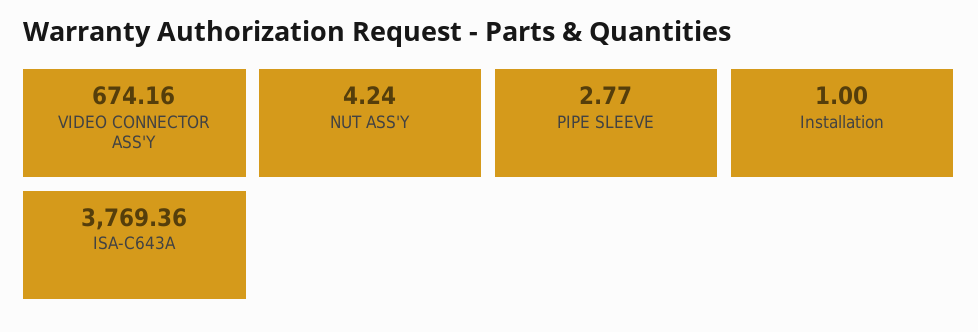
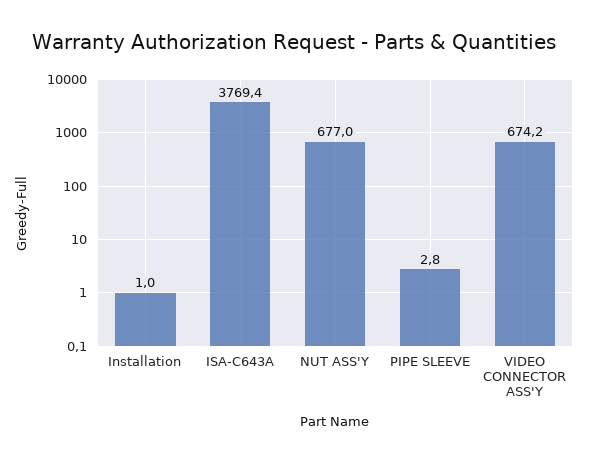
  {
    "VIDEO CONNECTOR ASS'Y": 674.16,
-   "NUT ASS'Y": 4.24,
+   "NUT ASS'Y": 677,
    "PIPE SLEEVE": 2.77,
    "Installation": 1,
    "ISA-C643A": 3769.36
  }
-- -- --
# Exercise objective
Omit the pictures, then give every record back exactly as it stands.

# Solution to this exercise
  {
    "VIDEO CONNECTOR ASS'Y": 674.16,
-   "NUT ASS'Y": 4.24,
+   "NUT ASS'Y": 677,
    "PIPE SLEEVE": 2.77,
    "Installation": 1,
    "ISA-C643A": 3769.36
  }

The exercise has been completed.